Ce recueil manuscrit met en évidence les influences et centres d’intérêt du Général dans la seconde moitié de sa vie alors qu’il est devenu, du fait de tout ce qui n’est plus utile de préciser, le « Premier des Français ».
En 1946, voyant que le régime des partis, tel un mort-vivant, s’agite de nouveau en France et qu’il lui sera difficile d’imposer sa conception politique d’un exécutif fort, Charles de Gaulle démissionne de sa fonction de Président du gouvernement provisoire. Les premières citations adoptent ainsi une tonalité amère qui s’applique bien aux circonstances : « La multitude aime la pluralité dans le gouvernement. Les sages y aiment l’unité. » (Joseph Joubert) ou encore « Le pouvoir qui se dégrade n’obtient point merci de ses ennemis. » (Chateaubriand). Un peu plus loin : « Politiciens de l’impuissance, / Radiodiffuseur du sommeil, / Stylographes de la décadence,
/ Farfadets de la décadence. » ou « Les baladins de la politique. La politique de la guitare. » « Socialiste : Parti du lâche soulagement. Modérés : Concours à acheter. Trahisons à vendre.

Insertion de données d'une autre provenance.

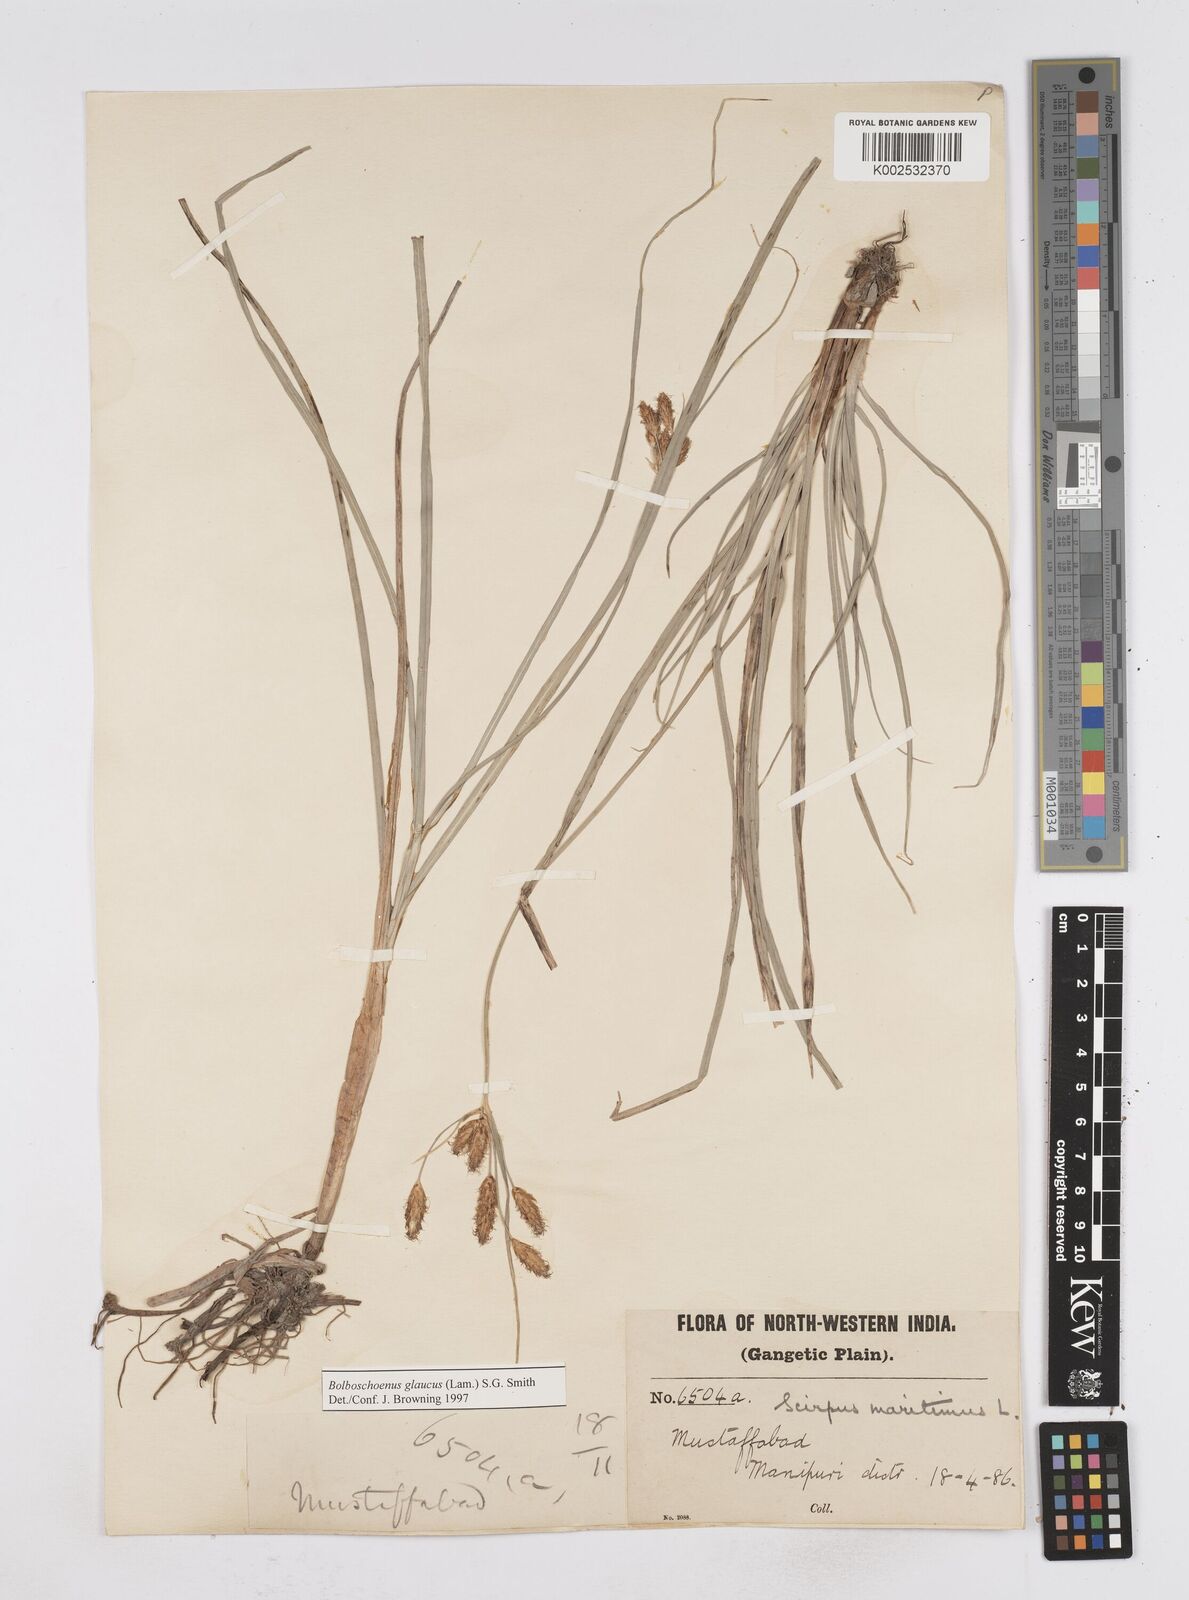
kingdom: Plantae
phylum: Tracheophyta
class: Liliopsida
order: Poales
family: Cyperaceae
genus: Bolboschoenus
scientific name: Bolboschoenus maritimus
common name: Sea club-rush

Radicaux : Places ! Places ! (« places » au pluriel, naturellement !) Mouvement républicain populaire : Enfants de chœur qui ont bu les burettes. »
Nous retrouvons également plusieurs considérations liées au temps qui passe, ainsi en 1953 : « J’ai soixante-trois ans. Désormais tout ce qui se rapporte à moi s’organise en fonction de ma mort. », ou encore « Instant, arrête-toi tu es si beau ! » (Faust de Goethe) et enfin, en 1967, comme pour se rassurer : « À 89 ans, Sophocle écrit Œdipe à Colone. / À 80 ans, Goethe écrit son Grand Faust. / À 97 ans, le Titien peint La Descente de la croix. / À 85 ans, Verdi compose son grandiose Te Deum. / Monet, Kant, Voltaire, Chateaubriand, Hugo, Tolstoï, Shaw, Mauriac, etc., octogénaires, poursuivent une œuvre admirable. / À 90 ans, le doge Dandolo assiège et prend Constantinople. / Ce sont des exemples qu’on se cite à soi-même pour se donner le change sur son âge ! »
Du point de vue des influences, Chateaubriand est nettement surreprésenté : « Ce n’est pas tout de naître, pour un grand homme, il faut mourir », « La politique fait des solitaires, comme la religion fait des anachorètes. », « Mener les Français à la réalité par les songes. C’est ce qu’ils aiment. » ou encore : « Tout oublier, mépriser tout et mourir. »… Notons également Charles Péguy : « Aujourd’hui n’est pas le lendemain
d’hier. Il est, au contraire, la veille de demain. » ; Barrès : « Quel est donc cet appel au néant ? Quel est ce roi des Aulnes ? » ; Lamartine : « Le règne de Napoléon ne fut qu’une dure discipline imposée à une nation. », apparaissent également Renan, Vauvenargues, Buffon, Rivarol, Baudelaire, Pascal, Saint-Augustin, mais aussi, moins attendue, Agatha Christie : « Il n’y a que deux sortes de personnes qui se moquent absolument du qu’en dira-t-on : les vagabonds et les grands seigneurs. » ou encore Gide : « Il n’est pas d’œuvre d’art sans participation démoniaque. » auquel de Gaulle ajoute : « Cela est vrai aussi de l’action. »
Les considérations sont essentiellement historiques ou politiques, entremêlées d’une certaine contemplation romantique pour les civilisations perdues : il reprend ainsi à Chateaubriand : « Rome est toujours la grande dépouille de l’univers. » ; « Byron appelle Rome la Niobé des nations, “privée de ses enfants et de ses couronnes.” », Gobineau appelait la Méditerranée « la grande entremetteuse », « les forêts précèdent les civilisations. Les déserts les suivent. » toujours de Chateaubriand.